Saya ingin menuliskan uneg-uneg seputar persaingan bisnis transportasi. Tentu saja pandangan saya ini bukan sebagai pengamat pengamat transportasi, tapi saya mengamatinya dari sisi sebagai konsumen.
Ada dua gambaran nyata yang ada di depan mata saya, dan saya sendiri yang mengalaminya terkait dengan transportasi umum, trayek bus dan taksi online.
Pertama, tentang bus bumel jarak pendek. Kali ini jalur trayek yang saya soroti adalah bus bumel Jogja-Solo. Beberapakali saya melakukan perjalanan dengan bis dari Prambanan (jogja) menuju ke Ngawi. Sebenarnya, jalan Raya Prambanan di lewati oleh beberapa Perusahaaan Otobus (PO). Ada yang hanya jurusan Jogja - Solo PP dan ada juga Jogja - surabaya.

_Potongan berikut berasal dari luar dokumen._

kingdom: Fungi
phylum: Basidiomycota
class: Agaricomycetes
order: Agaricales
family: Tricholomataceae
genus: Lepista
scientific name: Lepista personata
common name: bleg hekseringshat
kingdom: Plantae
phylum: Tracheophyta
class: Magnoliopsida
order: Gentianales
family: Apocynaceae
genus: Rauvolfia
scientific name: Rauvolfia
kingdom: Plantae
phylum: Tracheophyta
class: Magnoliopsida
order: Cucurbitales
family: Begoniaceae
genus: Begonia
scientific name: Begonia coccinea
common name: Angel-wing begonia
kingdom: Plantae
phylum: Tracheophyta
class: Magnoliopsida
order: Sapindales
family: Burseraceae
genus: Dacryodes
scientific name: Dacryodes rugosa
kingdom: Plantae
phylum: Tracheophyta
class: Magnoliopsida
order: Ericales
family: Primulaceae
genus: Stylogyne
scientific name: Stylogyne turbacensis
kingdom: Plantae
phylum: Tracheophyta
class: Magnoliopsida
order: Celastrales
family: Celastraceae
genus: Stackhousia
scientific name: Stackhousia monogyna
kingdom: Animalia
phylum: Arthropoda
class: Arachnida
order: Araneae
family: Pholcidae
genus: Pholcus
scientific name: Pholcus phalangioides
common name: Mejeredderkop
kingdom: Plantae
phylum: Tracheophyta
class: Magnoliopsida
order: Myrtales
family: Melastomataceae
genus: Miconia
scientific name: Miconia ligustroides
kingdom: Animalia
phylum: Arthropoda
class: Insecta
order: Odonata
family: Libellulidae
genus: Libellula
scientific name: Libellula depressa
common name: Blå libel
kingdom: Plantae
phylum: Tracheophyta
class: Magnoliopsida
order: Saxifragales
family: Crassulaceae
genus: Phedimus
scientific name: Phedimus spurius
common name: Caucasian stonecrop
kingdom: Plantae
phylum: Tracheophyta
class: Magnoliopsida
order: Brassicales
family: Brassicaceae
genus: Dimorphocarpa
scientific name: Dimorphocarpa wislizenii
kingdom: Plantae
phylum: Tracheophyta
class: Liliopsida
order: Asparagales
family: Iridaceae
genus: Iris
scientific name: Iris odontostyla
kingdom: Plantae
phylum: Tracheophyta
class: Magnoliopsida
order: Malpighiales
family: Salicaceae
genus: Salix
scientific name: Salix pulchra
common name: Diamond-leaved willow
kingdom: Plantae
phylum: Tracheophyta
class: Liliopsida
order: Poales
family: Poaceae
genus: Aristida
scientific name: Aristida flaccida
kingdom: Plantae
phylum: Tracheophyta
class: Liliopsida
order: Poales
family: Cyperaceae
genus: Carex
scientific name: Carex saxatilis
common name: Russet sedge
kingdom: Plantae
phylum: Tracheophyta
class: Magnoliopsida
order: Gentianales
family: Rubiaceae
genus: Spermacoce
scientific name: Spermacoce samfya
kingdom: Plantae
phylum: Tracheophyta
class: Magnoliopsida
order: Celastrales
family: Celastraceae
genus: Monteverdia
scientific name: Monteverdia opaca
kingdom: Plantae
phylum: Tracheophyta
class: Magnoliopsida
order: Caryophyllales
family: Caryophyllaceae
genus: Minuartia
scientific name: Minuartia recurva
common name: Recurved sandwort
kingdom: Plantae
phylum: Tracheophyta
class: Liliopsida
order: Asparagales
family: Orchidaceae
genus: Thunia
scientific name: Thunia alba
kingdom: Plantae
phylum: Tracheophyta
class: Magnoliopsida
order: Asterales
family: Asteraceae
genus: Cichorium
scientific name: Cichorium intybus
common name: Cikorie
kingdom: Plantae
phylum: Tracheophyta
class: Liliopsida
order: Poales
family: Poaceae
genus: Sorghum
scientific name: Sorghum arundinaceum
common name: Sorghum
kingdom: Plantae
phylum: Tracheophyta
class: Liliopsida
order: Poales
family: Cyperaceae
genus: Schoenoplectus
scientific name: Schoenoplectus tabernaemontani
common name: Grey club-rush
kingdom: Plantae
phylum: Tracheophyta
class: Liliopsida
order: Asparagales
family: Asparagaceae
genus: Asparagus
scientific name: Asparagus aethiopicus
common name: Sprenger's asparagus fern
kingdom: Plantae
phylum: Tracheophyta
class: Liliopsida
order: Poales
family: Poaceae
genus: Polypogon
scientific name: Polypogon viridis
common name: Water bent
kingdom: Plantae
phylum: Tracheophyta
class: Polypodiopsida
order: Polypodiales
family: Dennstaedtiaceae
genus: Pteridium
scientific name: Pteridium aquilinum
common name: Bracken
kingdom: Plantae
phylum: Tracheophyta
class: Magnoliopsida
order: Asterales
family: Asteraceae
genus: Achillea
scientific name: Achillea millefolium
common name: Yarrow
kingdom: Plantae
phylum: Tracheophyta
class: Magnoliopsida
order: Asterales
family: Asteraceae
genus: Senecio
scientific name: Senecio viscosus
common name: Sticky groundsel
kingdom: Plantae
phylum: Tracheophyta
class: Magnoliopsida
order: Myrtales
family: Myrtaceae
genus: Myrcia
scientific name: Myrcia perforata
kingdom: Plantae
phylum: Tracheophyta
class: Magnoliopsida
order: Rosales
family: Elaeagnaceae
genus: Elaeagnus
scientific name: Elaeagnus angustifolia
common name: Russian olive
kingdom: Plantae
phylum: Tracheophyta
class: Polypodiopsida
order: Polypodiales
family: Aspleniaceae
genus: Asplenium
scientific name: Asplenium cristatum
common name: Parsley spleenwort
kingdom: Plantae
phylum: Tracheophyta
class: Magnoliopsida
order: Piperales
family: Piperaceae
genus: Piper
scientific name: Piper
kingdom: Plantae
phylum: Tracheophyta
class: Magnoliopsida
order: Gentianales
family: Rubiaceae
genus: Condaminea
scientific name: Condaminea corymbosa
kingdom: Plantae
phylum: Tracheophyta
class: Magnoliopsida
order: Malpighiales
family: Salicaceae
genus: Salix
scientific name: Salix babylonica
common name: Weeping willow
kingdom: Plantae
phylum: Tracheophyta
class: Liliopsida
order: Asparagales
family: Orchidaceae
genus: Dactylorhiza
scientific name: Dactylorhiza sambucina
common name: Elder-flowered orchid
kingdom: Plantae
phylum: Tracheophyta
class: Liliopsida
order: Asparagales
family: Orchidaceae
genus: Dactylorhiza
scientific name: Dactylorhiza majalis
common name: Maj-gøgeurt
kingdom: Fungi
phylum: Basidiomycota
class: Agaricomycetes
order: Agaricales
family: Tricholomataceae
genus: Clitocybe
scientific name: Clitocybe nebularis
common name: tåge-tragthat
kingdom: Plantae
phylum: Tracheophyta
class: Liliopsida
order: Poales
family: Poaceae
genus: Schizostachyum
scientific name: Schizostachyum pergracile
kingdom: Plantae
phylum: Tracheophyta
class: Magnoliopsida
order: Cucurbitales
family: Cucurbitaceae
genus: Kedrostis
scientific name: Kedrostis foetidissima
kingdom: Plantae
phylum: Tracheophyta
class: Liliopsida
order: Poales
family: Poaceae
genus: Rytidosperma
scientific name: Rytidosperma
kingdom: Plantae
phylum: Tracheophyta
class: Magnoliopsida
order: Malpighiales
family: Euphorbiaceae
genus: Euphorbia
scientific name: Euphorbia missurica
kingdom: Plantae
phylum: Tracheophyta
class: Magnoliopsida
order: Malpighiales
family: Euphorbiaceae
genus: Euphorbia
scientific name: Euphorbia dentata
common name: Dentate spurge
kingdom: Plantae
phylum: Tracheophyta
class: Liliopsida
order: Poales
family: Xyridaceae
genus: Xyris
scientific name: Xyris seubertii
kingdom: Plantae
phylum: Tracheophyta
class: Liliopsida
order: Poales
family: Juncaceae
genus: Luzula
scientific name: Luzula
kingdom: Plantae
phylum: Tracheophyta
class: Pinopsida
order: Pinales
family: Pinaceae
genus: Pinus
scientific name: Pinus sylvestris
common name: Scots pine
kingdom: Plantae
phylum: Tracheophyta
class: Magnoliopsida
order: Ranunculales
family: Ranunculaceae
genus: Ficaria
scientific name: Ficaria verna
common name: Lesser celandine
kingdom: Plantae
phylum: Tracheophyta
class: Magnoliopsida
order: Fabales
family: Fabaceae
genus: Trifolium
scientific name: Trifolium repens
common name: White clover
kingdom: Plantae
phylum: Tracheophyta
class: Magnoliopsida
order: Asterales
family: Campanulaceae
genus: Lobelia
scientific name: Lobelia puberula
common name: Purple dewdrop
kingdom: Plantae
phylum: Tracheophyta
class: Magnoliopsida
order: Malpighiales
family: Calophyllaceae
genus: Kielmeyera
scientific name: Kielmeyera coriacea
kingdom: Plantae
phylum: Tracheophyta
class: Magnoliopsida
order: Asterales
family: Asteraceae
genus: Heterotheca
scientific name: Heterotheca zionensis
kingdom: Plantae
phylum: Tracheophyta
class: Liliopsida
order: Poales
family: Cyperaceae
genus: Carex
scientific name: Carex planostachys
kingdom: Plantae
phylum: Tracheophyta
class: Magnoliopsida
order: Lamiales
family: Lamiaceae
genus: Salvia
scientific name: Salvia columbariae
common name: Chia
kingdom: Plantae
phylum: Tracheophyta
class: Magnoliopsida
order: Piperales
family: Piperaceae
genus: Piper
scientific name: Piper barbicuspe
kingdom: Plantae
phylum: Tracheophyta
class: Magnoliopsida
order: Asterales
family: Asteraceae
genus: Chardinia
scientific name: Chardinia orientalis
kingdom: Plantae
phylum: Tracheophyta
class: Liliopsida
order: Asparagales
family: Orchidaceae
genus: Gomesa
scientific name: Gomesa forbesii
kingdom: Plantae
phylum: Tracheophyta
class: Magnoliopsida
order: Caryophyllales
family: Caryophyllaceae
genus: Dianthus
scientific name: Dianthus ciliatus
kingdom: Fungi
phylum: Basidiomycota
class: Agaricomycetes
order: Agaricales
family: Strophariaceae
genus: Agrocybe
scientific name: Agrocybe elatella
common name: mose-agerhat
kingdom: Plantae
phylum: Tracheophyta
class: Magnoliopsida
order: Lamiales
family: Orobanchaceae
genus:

Karena kota tujuan saya adalah Ngawi Jawa Timur, maka seharusnya saya memilih bus dari PO yang jurusan Jogja Surabaya langsung. Sekali naik tanpa pindah-pindah bus lain. Saya pikir ini lebih nyaman dari beberapa sisi. Hemat waktu, hemat tenaga, hemat ongkos. Dan busnya rata-tara armada ber-AC.
Tapi nyatanya, bus Jogja-Surabaya yang melintas di Prambanan tidak mau berhenti dan selalu mengambil jalur tengah. Alasannya sederhana saja, PO Jogja - Surabaya takut dengan tukang ojek yg menjadi 'patner' kerjanya PO PO Jogja-Solo dalam mencari penumpang. Kalau PO PO jurusan Jogja-Surabaya berani menaikkan penumpang di wilayah Pramban, pasti akan terjadi keributan. Karena PO jurusan Jogja-Solo tidak terima dan merasa itu adalah wilayah kekuasaannya.
Kalau saya berpikir sebagai penumpang yang mencari kenyamanan dalam perjalanan, harusnya sah-sah saja dong PO jurusan Jogja-Surabaya menaikkan penumpang di mana pun mereka menjumpai penumpang. Tidak harus dari terminal besar, seperti Giwangan. Karena jalur Jogja-Solo sudah menjadi trayek bersama dan resmi yang berizin.
Sekali lagi, saya sebagai penumpang adalah konsumen yang bebas memilih sesuai selera dan kondisi.
Seharusnya, kalau mau bersaing sehat, PO jurusan Jogja-Solo meningkatkan kualitas pelayanannya yang minimal mendekati kualitas PO Jogja-Surabaya. Sebagai penumpang kan yang kita pilih cepat, tidak kelamaan 'ngetem' nunggu penumpang di hampir setiap tikungan. Kalau PO Jogja- Solo, mereka yang nunggu penumpang datang, bukan penumpang yang nunggu bus datang.
Dari sisi kenyamanan juga, bagi penumpang yang perokok (kadang ngrokoknya gak ngerti kondisi) mungkin asik-asik saja naik bus dari PO jurusan Jogja-Solo, karena mereka bisa leluasa dan bebas merokok di dalam bus. Tapi bagi penumpang yang tidak merokok, naik bus seperti ini bak siksaan, udara panas pengap, penuh asap rokok dan beribu ketidak nyamanan yang lain.
Tapi sayangnya, penumpang tidak bisa memilih. Mau tidak mau, suka tidak suka, ikhlas maupun dongkol, ya kalau mau ke arah solo mesti naik bus Jogja-Solo, tidak boleh Jogja-Surabaya. Ini namanya 'mengkebiri' hak penumpang untuk memilih.
Kesimpulan saya, bus Jogja-Surabaya menarik penumpang dengan kecepatan dan kenyamanan, dan bus Jogja-Solo menarik penumpang dengan paksaan dan kekuatan tukang ojek. Jelas berbeda.